How low (temperature wise) can your cylinders go?

St 52 modified cylinder tube characteristics show double-sided ductile fracture behavior.

Mobile hydraulic equipment often must work in extreme environments — in the blazing sun of desert-like conditions or subzero temperatures of the arctic. It's under these frigid conditions where some steels can become brittle. If hydraulic cylinders working in temperatures down to 4° F or lower use conventional steel for their barrel, they can suffer catastrophic failure from brittle fracture.

Heaters can be used to keep components above critical temperatures.
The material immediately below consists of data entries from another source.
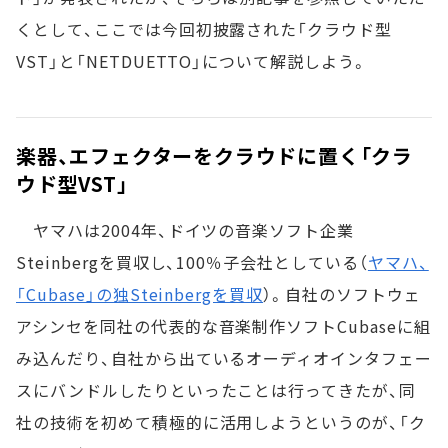
くとして、ここでは今回初披露された「クラウド型
VST」と「NETDUETTO」について解説しよう。
楽器、エフェクターをクラウドに置く「クラ
ウド型VST」
ヤマハは2004年、ドイツの音楽ソフト企業
Steinbergを買収し、100％子会社としている（
ヤマハ、
「Cubase」の独Steinbergを買収
）。自社のソフトウェ
アシンセを同社の代表的な音楽制作ソフトCubaseに組
み込んだり、自社から出ているオーディオインタフェー
スにバンドルしたりといったことは行ってきたが、同
社の技術を初めて積極的に活用しようというのが、「ク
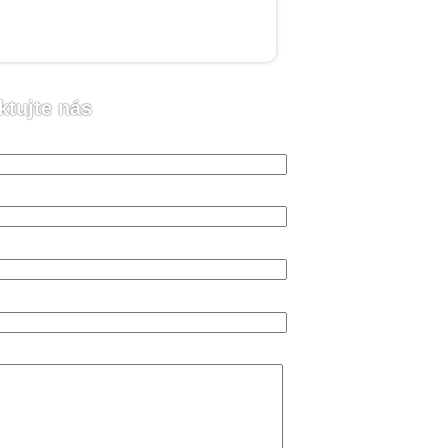
ktujte nás
o (vyžadováno)
 (vyžadováno)
n (vyžadováno)
va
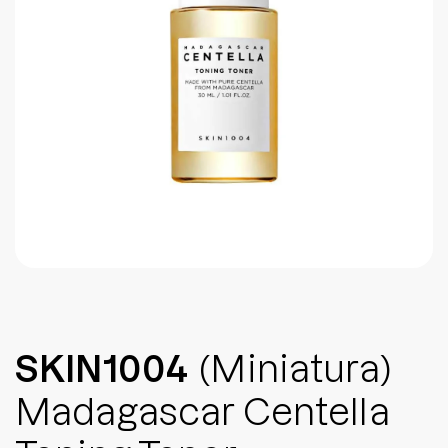
Brightening post verano
Protector Solar en Barra No.1
Parche para granitos
Rastrear mi Pedido
Parches para granitos internos
Parches para manchitas pos acné
SKIN1004
(Miniatura)
Madagascar Centella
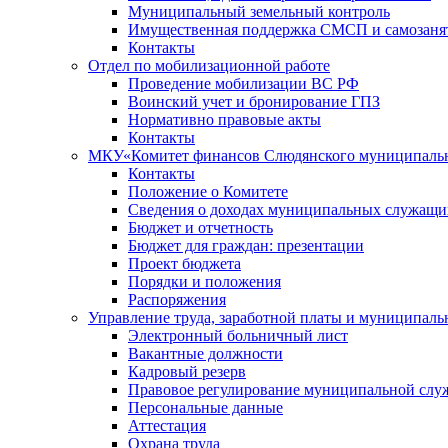
Муниципальный земельный контроль
Имущественная поддержка СМСП и самозаня
Контакты
Отдел по мобилизационной работе
Проведение мобилизации ВС РФ
Воинский учет и бронирование ГПЗ
Нормативно правовые акты
Контакты
МКУ«Комитет финансов Слюдянского муниципальн
Контакты
Положение о Комитете
Сведения о доходах муниципальных служащи
Бюджет и отчетность
Бюджет для граждан: презентации
Проект бюджета
Порядки и положения
Распоряжения
Управление труда, заработной платы и муниципал
Электронный больничный лист
Вакантные должности
Кадровый резерв
Правовое регулирование муниципальной слу
Персональные данные
Аттестация
Охрана труда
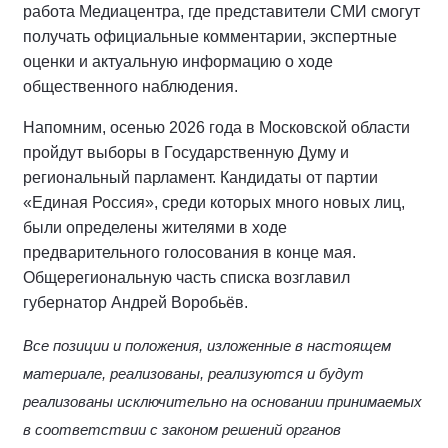
работа Медиацентра, где представители СМИ смогут
получать официальные комментарии, экспертные
оценки и актуальную информацию о ходе
общественного наблюдения.
Напомним, осенью 2026 года в Московской области
пройдут выборы в Государственную Думу и
региональный парламент. Кандидаты от партии
«Единая Россия», среди которых много новых лиц,
были определены жителями в ходе
предварительного голосования в конце мая.
Общерегиональную часть списка возглавил
губернатор Андрей Воробьёв.
Все позиции и положения, изложенные в настоящем
материале, реализованы, реализуются и будут
реализованы исключительно на основании принимаемых
в соответствии с законом решений органов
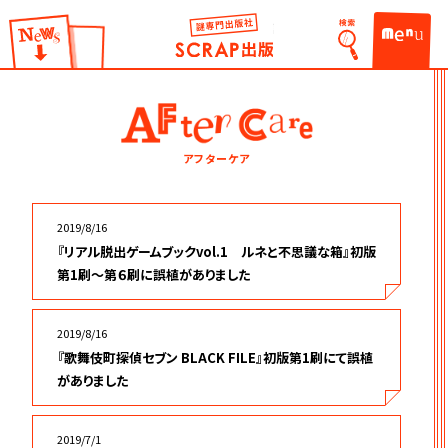
謎出版社 SCRAP出版
検索
お知らせ
ME
アフターケア
2019/8/16
『リアル脱出ゲームブックvol.1 ルネと不思議な箱』初版
第1刷～第６刷に誤植がありました
2019/8/16
『歌舞伎町探偵セブン BLACK FILE』初版第1刷にて誤植
がありました
2019/7/1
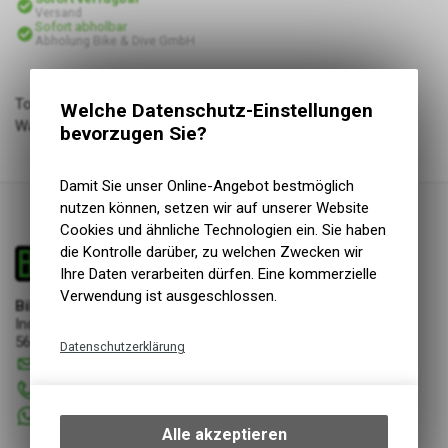
Versand
Sofort abholbar
Abholung Bike & Dive GmbH
Torque washer for all X35 & X30 drive units
Welche Datenschutz-Einstellungen
Warengruppe: Service-Center
bevorzugen Sie?
Damit Sie unser Online-Angebot bestmöglich
nutzen können, setzen wir auf unserer Website
Cookies und ähnliche Technologien ein. Sie haben
die Kontrolle darüber, zu welchen Zwecken wir
Ihre Daten verarbeiten dürfen. Eine kommerzielle
Verwendung ist ausgeschlossen.
Bike & Dive GmbH
Industriestrasse 17
5644 Auw
Datenschutzerklärung
info
@
bikeanddive.ch
Technische Funktionen
056 670 22 22
Wir erfassen und speichern
+41 76 7507072
bestimmte Interaktionen und
Alle akzeptieren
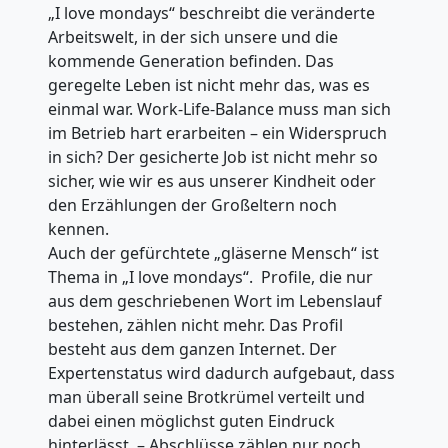
„I love mondays“ beschreibt die veränderte
Arbeitswelt, in der sich unsere und die
kommende Generation befinden. Das
geregelte Leben ist nicht mehr das, was es
einmal war. Work-Life-Balance muss man sich
im Betrieb hart erarbeiten – ein Widerspruch
in sich? Der gesicherte Job ist nicht mehr so
sicher, wie wir es aus unserer Kindheit oder
den Erzählungen der Großeltern noch
kennen.
Auch der gefürchtete „gläserne Mensch“ ist
Thema in „I love mondays“. Profile, die nur
aus dem geschriebenen Wort im Lebenslauf
bestehen, zählen nicht mehr. Das Profil
besteht aus dem ganzen Internet. Der
Expertenstatus wird dadurch aufgebaut, dass
man überall seine Brotkrümel verteilt und
dabei einen möglichst guten Eindruck
hinterlässt. – Abschlüsse zählen nur noch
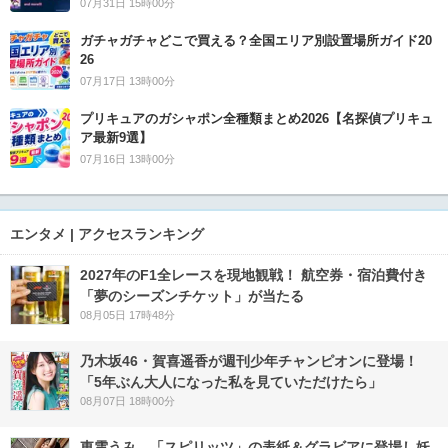
07月31日 15時00分
ガチャガチャどこで買える？全国エリア別設置場所ガイド20
26
07月17日 13時00分
プリキュアのガシャポン全種類まとめ2026【名探偵プリキュ
ア最新9選】
07月16日 13時00分
エンタメ | アクセスランキング
2027年のF1全レースを現地観戦！ 航空券・宿泊費付き
「夢のシーズンチケット」が当たる
08月05日 17時48分
乃木坂46・賀喜遥香が週刊少年チャンピオンに登場！
「5年ぶん大人になった私を見ていただけたら」
08月07日 18時00分
東雲うみ、「スピリッツ」の表紙＆グラビアに登場し妖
However, this practice is not always practical, and the potential for catastrophic failure still exists. Equipment can also be allowed to warm up before subjecting it to substantial loads, but, again, catastrophic failure could still occur if specific procedures are not followed.
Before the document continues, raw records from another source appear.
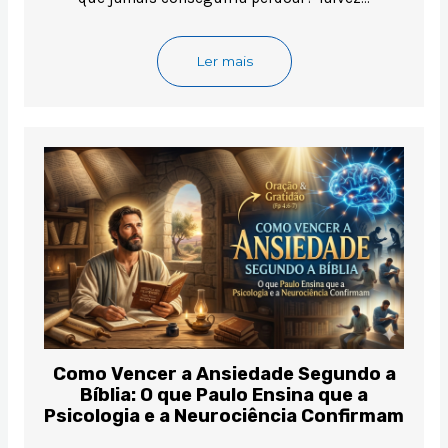
Ler mais
Como Vencer a Ansiedade Segundo a
Bíblia: O que Paulo Ensina que a
Psicologia e a Neurociência Confirmam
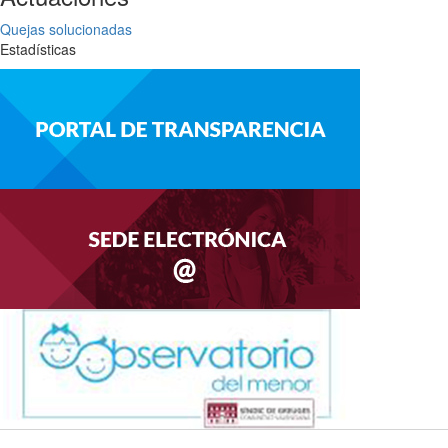
Quejas solucionadas
Estadísticas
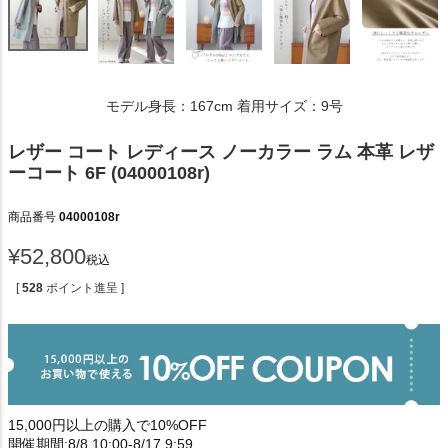
モデル身長：167cm 着用サイズ：9号
レザー コート レディース ノーカラー ラム 本革 レザ
ーコート 6F (04000108r)
商品番号
04000108r
¥
52,800
税込
[
528
ポイント進呈 ]
15,000円以上の購入で10%OFF
開催期間:8/8 10:00-8/17 9:59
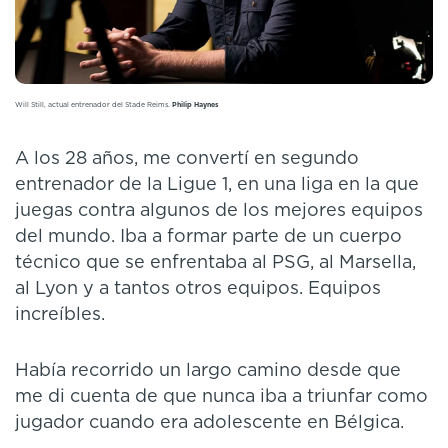
Will Still, actual entrenador del Stade Reims.
Philip Haynes
A los 28 años, me convertí en segundo
entrenador de la Ligue 1, en una liga en la que
juegas contra algunos de los mejores equipos
del mundo. Iba a formar parte de un cuerpo
técnico que se enfrentaba al PSG, al Marsella,
al Lyon y a tantos otros equipos. Equipos
increíbles.
Había recorrido un largo camino desde que
me di cuenta de que nunca iba a triunfar como
jugador cuando era adolescente en Bélgica.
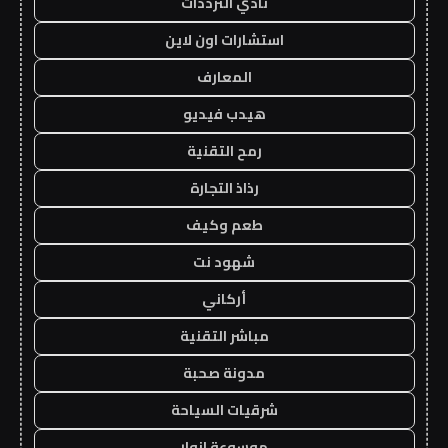
نادي الترددات
استشارات اون لاين
المعارف
هيدب فيديو
رمح التقنية
رذاذ التجارة
طعم وكيف
شهود نت
أركاني
مباشر التقنية
مدونة صحبة
شرقيات السياحة
موسوعة انوار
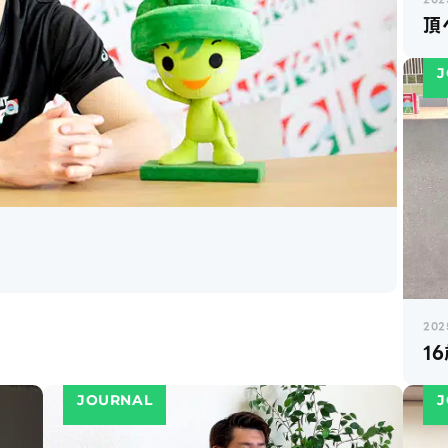
頂
J
202
1
JOURNAL
J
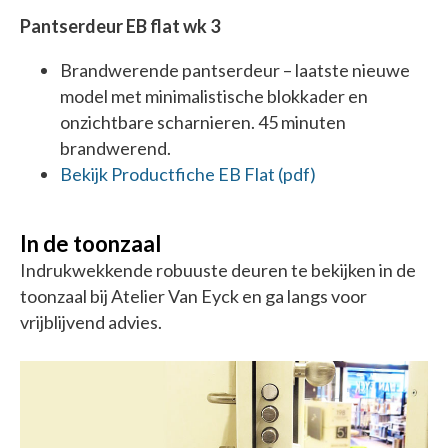
Pantserdeur EB flat wk 3
Brandwerende pantserdeur – laatste nieuwe
model met minimalistische blokkader en
onzichtbare scharnieren. 45 minuten
brandwerend.
Bekijk Productfiche EB Flat (pdf)
In de toonzaal
Indrukwekkende robuuste deuren te bekijken in de
toonzaal bij Atelier Van Eyck en ga langs voor
vrijblijvend advies.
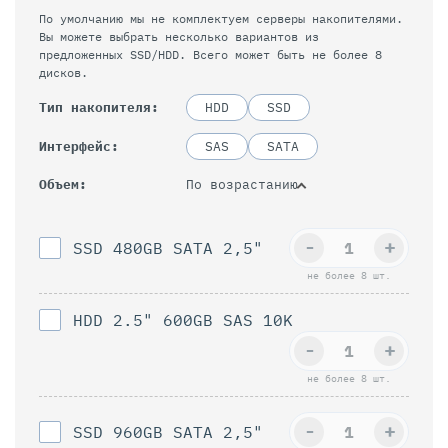
По умолчанию мы не комплектуем серверы накопителями.
Вы можете выбрать несколько вариантов из
предложенных SSD/HDD. Всего может быть не более 8
дисков.
Тип накопителя
HDD
SSD
Интерфейс
SAS
SATA
По возрастанию
Объем
-
+
SSD 480GB SATA 2,5"
не более 8 шт.
HDD 2.5" 600GB SAS 10K
-
+
не более 8 шт.
-
+
SSD 960GB SAТА 2,5"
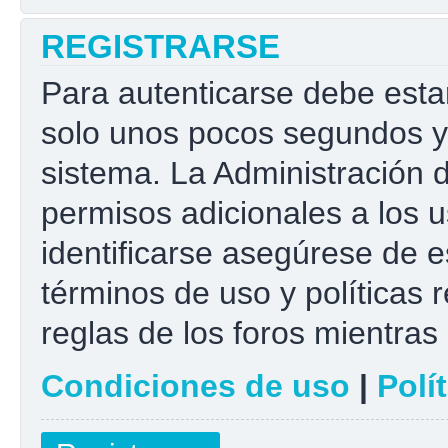
REGISTRARSE
Para autenticarse debe esta
solo unos pocos segundos y 
sistema. La Administración 
permisos adicionales a los u
identificarse asegúrese de e
términos de uso y políticas r
reglas de los foros mientras 
Condiciones de uso
|
Polí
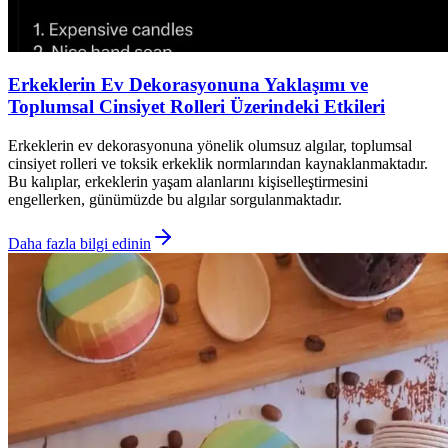
Erkeklerin Ev Dekorasyonuna Yaklaşımı ve
Toplumsal Cinsiyet Rolleri Üzerindeki Etkileri
Erkeklerin ev dekorasyonuna yönelik olumsuz algılar, toplumsal
cinsiyet rolleri ve toksik erkeklik normlarından kaynaklanmaktadır.
Bu kalıplar, erkeklerin yaşam alanlarını kişiselleştirmesini
engellerken, günümüzde bu algılar sorgulanmaktadır.
Daha fazla bilgi edinin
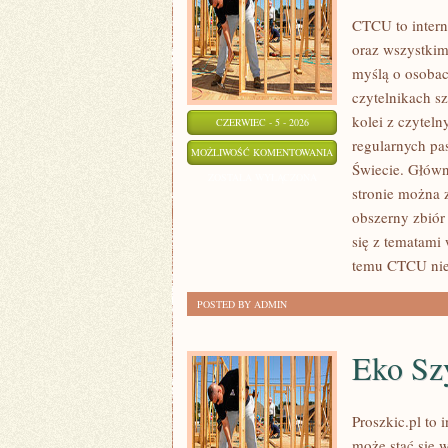
CTCU to intern
oraz wszystkim
myślą o osobach
czytelnikach s
kolei z czytel
CZERWIEC - 5 - 2026
regularnych pa
KOLEJ
MOŻLIWOŚĆ KOMENTOWANIA
Świecie. Główn
W
ZOSTAŁA WYŁĄCZONA
stronie można 
EUROPIE
obszerny zbiór
się z tematami
temu CTCU nie 
POSTED BY ADMIN
Eko Szy
Proszkic.pl to 
może stać się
Burst behavior of conventional St52 cylinder tubing exhibits double-sided brittle crack propagation.

The problem is, steels commonly used in hydraulic cylinder barrels lack the toughness to be used at these low temperatures. As a result, when failure occurs, brittle failure could cause the barrel to fracture into multiple pieces that could become projectiles. However, a modified St 52 steel now is available that retains its toughness at temperatures 40° C below that of its unmodified counterpart.

The achievement of 50% fractured surface in Charpy impact test can be used as an appraisal. The upper photo shows the burst behavior of a tube made of modified St 52. Modified cylinder tube characteristics show double-sided ductile fracture behavior. However, the burst behavior of a conventional cylinder tube shows a double-sided brittle crack propagation.

Charpy impact energy of longitudinal and transverse specimens is determined for quality control of modified cylinder tubes. However, only the value of the transverse specimen correlates with the highest stress in the cylinder tube. The minimum impact energy of the transverse solid Charpy impact specimen, made of modified material, is 80 J at -4°F. The impact energy in this case causes a double-sided ductile fracture.

Requirements of manufacturers pushed the development of high-strength and ductile cylinder tube grades. The modified material not only offers reliable operation of hydraulic cylinders down to 4°F and lower, but also allows up to 30% thinner tube walls, which reduces cylinder weight.